PROBLEM TO SOLVE: Output the data in full. Keep every entry exactly as written.

Page-level text extractions

····················

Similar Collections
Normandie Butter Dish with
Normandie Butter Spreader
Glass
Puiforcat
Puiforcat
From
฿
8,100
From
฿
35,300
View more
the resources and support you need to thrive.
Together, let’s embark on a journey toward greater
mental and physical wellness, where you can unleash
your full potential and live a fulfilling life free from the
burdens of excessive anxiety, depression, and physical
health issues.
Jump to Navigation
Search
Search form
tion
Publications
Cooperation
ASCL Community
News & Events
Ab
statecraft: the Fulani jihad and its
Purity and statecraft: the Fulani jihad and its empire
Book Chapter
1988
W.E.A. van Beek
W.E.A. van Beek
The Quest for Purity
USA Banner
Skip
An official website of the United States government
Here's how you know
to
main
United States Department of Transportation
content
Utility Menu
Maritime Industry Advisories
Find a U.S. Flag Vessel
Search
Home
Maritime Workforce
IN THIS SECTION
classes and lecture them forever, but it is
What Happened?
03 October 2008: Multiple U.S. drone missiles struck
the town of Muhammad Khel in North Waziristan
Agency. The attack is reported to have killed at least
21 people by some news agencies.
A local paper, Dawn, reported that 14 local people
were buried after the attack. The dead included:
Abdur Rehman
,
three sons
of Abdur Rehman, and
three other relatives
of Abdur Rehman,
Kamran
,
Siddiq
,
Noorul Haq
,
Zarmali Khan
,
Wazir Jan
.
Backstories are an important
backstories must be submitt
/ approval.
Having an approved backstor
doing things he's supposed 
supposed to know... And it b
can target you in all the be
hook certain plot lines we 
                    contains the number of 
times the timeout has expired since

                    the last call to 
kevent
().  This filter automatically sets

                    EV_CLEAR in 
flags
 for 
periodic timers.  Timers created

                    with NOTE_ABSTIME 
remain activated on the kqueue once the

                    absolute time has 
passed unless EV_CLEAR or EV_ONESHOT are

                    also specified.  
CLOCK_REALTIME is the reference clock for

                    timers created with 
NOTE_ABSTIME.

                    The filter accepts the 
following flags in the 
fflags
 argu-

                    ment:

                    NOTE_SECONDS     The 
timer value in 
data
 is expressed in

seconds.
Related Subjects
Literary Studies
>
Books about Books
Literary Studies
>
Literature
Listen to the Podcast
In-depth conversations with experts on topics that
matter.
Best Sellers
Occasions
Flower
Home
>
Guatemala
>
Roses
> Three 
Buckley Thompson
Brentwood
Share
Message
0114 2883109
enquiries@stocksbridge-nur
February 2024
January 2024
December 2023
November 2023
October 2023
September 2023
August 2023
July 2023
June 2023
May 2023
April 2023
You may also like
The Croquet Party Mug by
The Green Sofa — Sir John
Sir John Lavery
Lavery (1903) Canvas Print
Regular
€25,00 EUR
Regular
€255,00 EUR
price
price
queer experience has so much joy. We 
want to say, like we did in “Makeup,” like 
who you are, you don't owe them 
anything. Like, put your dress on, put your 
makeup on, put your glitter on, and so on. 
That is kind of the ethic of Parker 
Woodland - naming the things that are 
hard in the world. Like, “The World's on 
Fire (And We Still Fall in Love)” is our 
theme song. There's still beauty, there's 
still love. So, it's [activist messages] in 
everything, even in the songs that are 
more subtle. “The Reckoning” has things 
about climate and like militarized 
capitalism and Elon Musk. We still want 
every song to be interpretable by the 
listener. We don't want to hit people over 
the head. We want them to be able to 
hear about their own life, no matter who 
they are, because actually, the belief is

····················

RESULT BELOW:
Similar Collections
Normandie Butter Dish with
Normandie Butter Spreader
Glass
Puiforcat
Puiforcat
From
฿
8,100
From
฿
35,300
View more
the resources and support you need to thrive.
Together, let’s embark on a journey toward greater
mental and physical wellness, where you can unleash
your full potential and live a fulfilling life free from the
burdens of excessive anxiety, depression, and physical
health issues.
Jump to Navigation
Search
Search form
tion
Publications
Cooperation
ASCL Community
News & Events
Ab
statecraft: the Fulani jihad and its
Purity and statecraft: the Fulani jihad and its empire
Book Chapter
1988
W.E.A. van Beek
W.E.A. van Beek
The Quest for Purity
USA Banner
Skip
An official website of the United States government
Here's how you know
to
main
United States Department of Transportation
content
Utility Menu
Maritime Industry Advisories
Find a U.S. Flag Vessel
Search
Home
Maritime Workforce
IN THIS SECTION
classes and lecture them forever, but it is
What Happened?
03 October 2008: Multiple U.S. drone missiles struck
the town of Muhammad Khel in North Waziristan
Agency. The attack is reported to have killed at least
21 people by some news agencies.
A local paper, Dawn, reported that 14 local people
were buried after the attack. The dead included:
Abdur Rehman
,
three sons
of Abdur Rehman, and
three other relatives
of Abdur Rehman,
Kamran
,
Siddiq
,
Noorul Haq
,
Zarmali Khan
,
Wazir Jan
.
Backstories are an important
backstories must be submitt
/ approval.
Having an approved backstor
doing things he's supposed 
supposed to know... And it b
can target you in all the be
hook certain plot lines we 
                    contains the number of 
times the timeout has expired since

                    the last call to 
kevent
().  This filter automatically sets

                    EV_CLEAR in 
flags
 for 
periodic timers.  Timers created

                    with NOTE_ABSTIME 
remain activated on the kqueue once the

                    absolute time has 
passed unless EV_CLEAR or EV_ONESHOT are

                    also specified.  
CLOCK_REALTIME is the reference clock for

                    timers created with 
NOTE_ABSTIME.

                    The filter accepts the 
following flags in the 
fflags
 argu-

                    ment:

                    NOTE_SECONDS     The 
timer value in 
data
 is expressed in

seconds.
Related Subjects
Literary Studies
>
Books about Books
Literary Studies
>
Literature
Listen to the Podcast
In-depth conversations with experts on topics that
matter.
Best Sellers
Occasions
Flower
Home
>
Guatemala
>
Roses
> Three 
Buckley Thompson
Brentwood
Share
Message
0114 2883109
enquiries@stocksbridge-nur
February 2024
January 2024
December 2023
November 2023
October 2023
September 2023
August 2023
July 2023
June 2023
May 2023
April 2023
You may also like
The Croquet Party Mug by
The Green Sofa — Sir John
Sir John Lavery
Lavery (1903) Canvas Print
Regular
€25,00 EUR
Regular
€255,00 EUR
price
price
queer experience has so much joy. We 
want to say, like we did in “Makeup,” like 
who you are, you don't owe them 
anything. Like, put your dress on, put your 
makeup on, put your glitter on, and so on. 
That is kind of the ethic of Parker 
Woodland - naming the things that are 
hard in the world. Like, “The World's on 
Fire (And We Still Fall in Love)” is our 
theme song. There's still beauty, there's 
still love. So, it's [activist messages] in 
everything, even in the songs that are 
more subtle. “The Reckoning” has things 
about climate and like militarized 
capitalism and Elon Musk. We still want 
every song to be interpretable by the 
listener. We don't want to hit people over 
the head. We want them to be able to 
hear about their own life, no matter who 
they are, because actually, the belief is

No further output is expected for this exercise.